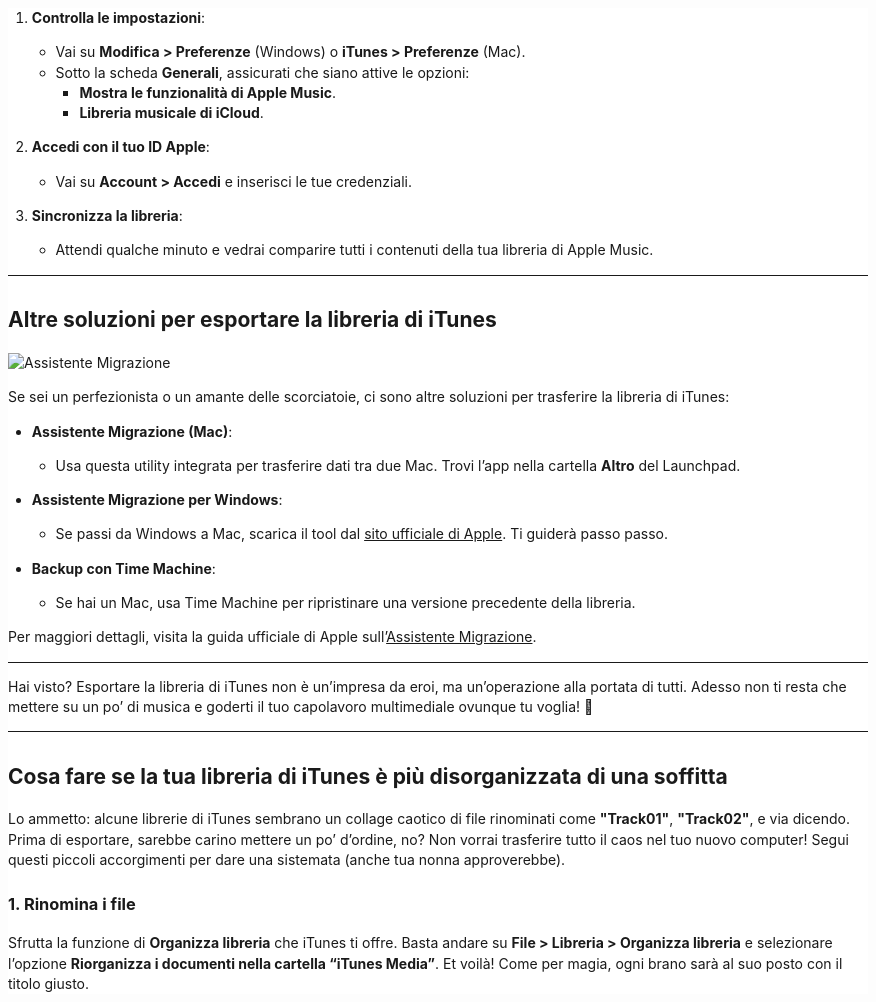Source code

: 1. **Controlla le impostazioni**:
   - Vai su **Modifica > Preferenze** (Windows) o **iTunes > Preferenze** (Mac).
   - Sotto la scheda **Generali**, assicurati che siano attive le opzioni:
     - **Mostra le funzionalità di Apple Music**.
     - **Libreria musicale di iCloud**.

2. **Accedi con il tuo ID Apple**:
   - Vai su **Account > Accedi** e inserisci le tue credenziali.

3. **Sincronizza la libreria**:
   - Attendi qualche minuto e vedrai comparire tutti i contenuti della tua libreria di Apple Music.

---

## Altre soluzioni per esportare la libreria di iTunes

![Assistente Migrazione](/guide-img/output/yj5MKM5E6O14f.jpg)

Se sei un perfezionista o un amante delle scorciatoie, ci sono altre soluzioni per trasferire la libreria di iTunes:

- **Assistente Migrazione (Mac)**:
  - Usa questa utility integrata per trasferire dati tra due Mac. Trovi l’app nella cartella **Altro** del Launchpad.

- **Assistente Migrazione per Windows**:
  - Se passi da Windows a Mac, scarica il tool dal [sito ufficiale di Apple](https://support.apple.com/kb/DL1913?locale=it_IT). Ti guiderà passo passo.

- **Backup con Time Machine**:
  - Se hai un Mac, usa Time Machine per ripristinare una versione precedente della libreria.

Per maggiori dettagli, visita la guida ufficiale di Apple sull’[Assistente Migrazione](https://support.apple.com/it-it/HT204318).

---

Hai visto? Esportare la libreria di iTunes non è un’impresa da eroi, ma un’operazione alla portata di tutti. Adesso non ti resta che mettere su un po’ di musica e goderti il tuo capolavoro multimediale ovunque tu voglia! 🎵

---

## Cosa fare se la tua libreria di iTunes è più disorganizzata di una soffitta

Lo ammetto: alcune librerie di iTunes sembrano un collage caotico di file rinominati come **"Track01"**, **"Track02"**, e via dicendo. Prima di esportare, sarebbe carino mettere un po’ d’ordine, no? Non vorrai trasferire tutto il caos nel tuo nuovo computer! Segui questi piccoli accorgimenti per dare una sistemata (anche tua nonna approverebbe).

### 1. **Rinomina i file**
Sfrutta la funzione di **Organizza libreria** che iTunes ti offre. Basta andare su **File > Libreria > Organizza libreria** e selezionare l’opzione **Riorganizza i documenti nella cartella “iTunes Media”**. Et voilà! Come per magia, ogni brano sarà al suo posto con il titolo giusto.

━━━

• **EXERCISE PROMPT**:
The required answer is an exact, picture-free copy of the lines from the opening of the listing above through the line with "## Altre soluzioni".

• **ANSWER FOR THIS EXERCISE**:
Source code

: 1. **Controlla le impostazioni**:
   - Vai su **Modifica > Preferenze** (Windows) o **iTunes > Preferenze** (Mac).
   - Sotto la scheda **Generali**, assicurati che siano attive le opzioni:
     - **Mostra le funzionalità di Apple Music**.
     - **Libreria musicale di iCloud**.

2. **Accedi con il tuo ID Apple**:
   - Vai su **Account > Accedi** e inserisci le tue credenziali.

3. **Sincronizza la libreria**:
   - Attendi qualche minuto e vedrai comparire tutti i contenuti della tua libreria di Apple Music.

---

## Altre soluzioni per esportare la libreria di iTunes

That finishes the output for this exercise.